§ **O QUE FAZER**
Cite todas as linhas dos registros a seguir sem alterar nenhum caractere.

§ **REGISTROS DO EXERCÍCIO**
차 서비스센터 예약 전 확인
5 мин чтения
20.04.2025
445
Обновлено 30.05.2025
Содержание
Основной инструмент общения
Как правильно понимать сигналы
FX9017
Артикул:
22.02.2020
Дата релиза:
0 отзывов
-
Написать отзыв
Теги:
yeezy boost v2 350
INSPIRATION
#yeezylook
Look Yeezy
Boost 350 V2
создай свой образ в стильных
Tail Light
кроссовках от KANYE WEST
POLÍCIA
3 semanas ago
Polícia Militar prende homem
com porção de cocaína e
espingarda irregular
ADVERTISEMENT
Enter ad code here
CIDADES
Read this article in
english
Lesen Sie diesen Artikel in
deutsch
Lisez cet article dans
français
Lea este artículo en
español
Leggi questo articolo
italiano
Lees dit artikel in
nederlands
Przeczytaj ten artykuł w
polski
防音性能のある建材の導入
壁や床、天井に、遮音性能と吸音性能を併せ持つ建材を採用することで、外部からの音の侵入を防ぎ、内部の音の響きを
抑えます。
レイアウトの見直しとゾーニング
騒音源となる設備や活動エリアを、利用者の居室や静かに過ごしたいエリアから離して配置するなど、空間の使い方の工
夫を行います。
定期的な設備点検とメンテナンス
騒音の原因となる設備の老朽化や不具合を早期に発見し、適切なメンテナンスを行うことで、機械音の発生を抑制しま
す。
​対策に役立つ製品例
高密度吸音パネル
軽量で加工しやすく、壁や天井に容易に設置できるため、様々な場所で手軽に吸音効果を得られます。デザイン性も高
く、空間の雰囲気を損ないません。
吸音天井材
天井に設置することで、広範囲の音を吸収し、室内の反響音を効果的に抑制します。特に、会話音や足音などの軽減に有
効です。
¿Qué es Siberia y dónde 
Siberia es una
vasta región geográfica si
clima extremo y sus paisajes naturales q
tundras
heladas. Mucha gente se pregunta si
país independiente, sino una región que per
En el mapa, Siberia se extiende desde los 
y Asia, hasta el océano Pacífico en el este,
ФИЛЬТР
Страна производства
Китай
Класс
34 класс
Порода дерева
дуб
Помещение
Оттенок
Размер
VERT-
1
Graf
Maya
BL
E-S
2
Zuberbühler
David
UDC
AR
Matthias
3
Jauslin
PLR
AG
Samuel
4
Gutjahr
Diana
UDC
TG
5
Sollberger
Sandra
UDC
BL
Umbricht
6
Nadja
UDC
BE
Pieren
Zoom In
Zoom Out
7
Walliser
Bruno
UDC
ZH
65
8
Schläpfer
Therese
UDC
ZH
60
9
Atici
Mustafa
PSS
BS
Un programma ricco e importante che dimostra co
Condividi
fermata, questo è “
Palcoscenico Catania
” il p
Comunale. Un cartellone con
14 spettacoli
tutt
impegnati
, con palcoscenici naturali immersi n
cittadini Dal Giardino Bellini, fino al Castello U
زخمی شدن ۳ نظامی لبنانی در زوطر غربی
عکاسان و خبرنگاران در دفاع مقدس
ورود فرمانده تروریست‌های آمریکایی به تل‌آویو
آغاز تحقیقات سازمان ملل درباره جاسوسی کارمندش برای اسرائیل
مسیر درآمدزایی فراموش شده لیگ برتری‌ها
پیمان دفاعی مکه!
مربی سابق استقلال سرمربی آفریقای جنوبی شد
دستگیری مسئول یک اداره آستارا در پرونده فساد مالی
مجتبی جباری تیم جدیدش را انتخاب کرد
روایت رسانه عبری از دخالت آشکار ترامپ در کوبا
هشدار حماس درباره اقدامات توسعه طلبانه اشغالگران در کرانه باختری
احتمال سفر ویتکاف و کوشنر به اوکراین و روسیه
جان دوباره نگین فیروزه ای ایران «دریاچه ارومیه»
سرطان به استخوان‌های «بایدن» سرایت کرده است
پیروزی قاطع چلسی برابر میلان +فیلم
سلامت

§ **RESPOSTA ABAIXO**
차 서비스센터 예약 전 확인
5 мин чтения
20.04.2025
445
Обновлено 30.05.2025
Содержание
Основной инструмент общения
Как правильно понимать сигналы
FX9017
Артикул:
22.02.2020
Дата релиза:
0 отзывов
-
Написать отзыв
Теги:
yeezy boost v2 350
INSPIRATION
#yeezylook
Look Yeezy
Boost 350 V2
создай свой образ в стильных
Tail Light
кроссовках от KANYE WEST
POLÍCIA
3 semanas ago
Polícia Militar prende homem
com porção de cocaína e
espingarda irregular
ADVERTISEMENT
Enter ad code here
CIDADES
Read this article in
english
Lesen Sie diesen Artikel in
deutsch
Lisez cet article dans
français
Lea este artículo en
español
Leggi questo articolo
italiano
Lees dit artikel in
nederlands
Przeczytaj ten artykuł w
polski
防音性能のある建材の導入
壁や床、天井に、遮音性能と吸音性能を併せ持つ建材を採用することで、外部からの音の侵入を防ぎ、内部の音の響きを
抑えます。
レイアウトの見直しとゾーニング
騒音源となる設備や活動エリアを、利用者の居室や静かに過ごしたいエリアから離して配置するなど、空間の使い方の工
夫を行います。
定期的な設備点検とメンテナンス
騒音の原因となる設備の老朽化や不具合を早期に発見し、適切なメンテナンスを行うことで、機械音の発生を抑制しま
す。
​対策に役立つ製品例
高密度吸音パネル
軽量で加工しやすく、壁や天井に容易に設置できるため、様々な場所で手軽に吸音効果を得られます。デザイン性も高
く、空間の雰囲気を損ないません。
吸音天井材
天井に設置することで、広範囲の音を吸収し、室内の反響音を効果的に抑制します。特に、会話音や足音などの軽減に有
効です。
¿Qué es Siberia y dónde 
Siberia es una
vasta región geográfica si
clima extremo y sus paisajes naturales q
tundras
heladas. Mucha gente se pregunta si
país independiente, sino una región que per
En el mapa, Siberia se extiende desde los 
y Asia, hasta el océano Pacífico en el este,
ФИЛЬТР
Страна производства
Китай
Класс
34 класс
Порода дерева
дуб
Помещение
Оттенок
Размер
VERT-
1
Graf
Maya
BL
E-S
2
Zuberbühler
David
UDC
AR
Matthias
3
Jauslin
PLR
AG
Samuel
4
Gutjahr
Diana
UDC
TG
5
Sollberger
Sandra
UDC
BL
Umbricht
6
Nadja
UDC
BE
Pieren
Zoom In
Zoom Out
7
Walliser
Bruno
UDC
ZH
65
8
Schläpfer
Therese
UDC
ZH
60
9
Atici
Mustafa
PSS
BS
Un programma ricco e importante che dimostra co
Condividi
fermata, questo è “
Palcoscenico Catania
” il p
Comunale. Un cartellone con
14 spettacoli
tutt
impegnati
, con palcoscenici naturali immersi n
cittadini Dal Giardino Bellini, fino al Castello U
زخمی شدن ۳ نظامی لبنانی در زوطر غربی
عکاسان و خبرنگاران در دفاع مقدس
ورود فرمانده تروریست‌های آمریکایی به تل‌آویو
آغاز تحقیقات سازمان ملل درباره جاسوسی کارمندش برای اسرائیل
مسیر درآمدزایی فراموش شده لیگ برتری‌ها
پیمان دفاعی مکه!
مربی سابق استقلال سرمربی آفریقای جنوبی شد
دستگیری مسئول یک اداره آستارا در پرونده فساد مالی
مجتبی جباری تیم جدیدش را انتخاب کرد
روایت رسانه عبری از دخالت آشکار ترامپ در کوبا
هشدار حماس درباره اقدامات توسعه طلبانه اشغالگران در کرانه باختری
احتمال سفر ویتکاف و کوشنر به اوکراین و روسیه
جان دوباره نگین فیروزه ای ایران «دریاچه ارومیه»
سرطان به استخوان‌های «بایدن» سرایت کرده است
پیروزی قاطع چلسی برابر میلان +فیلم
سلامت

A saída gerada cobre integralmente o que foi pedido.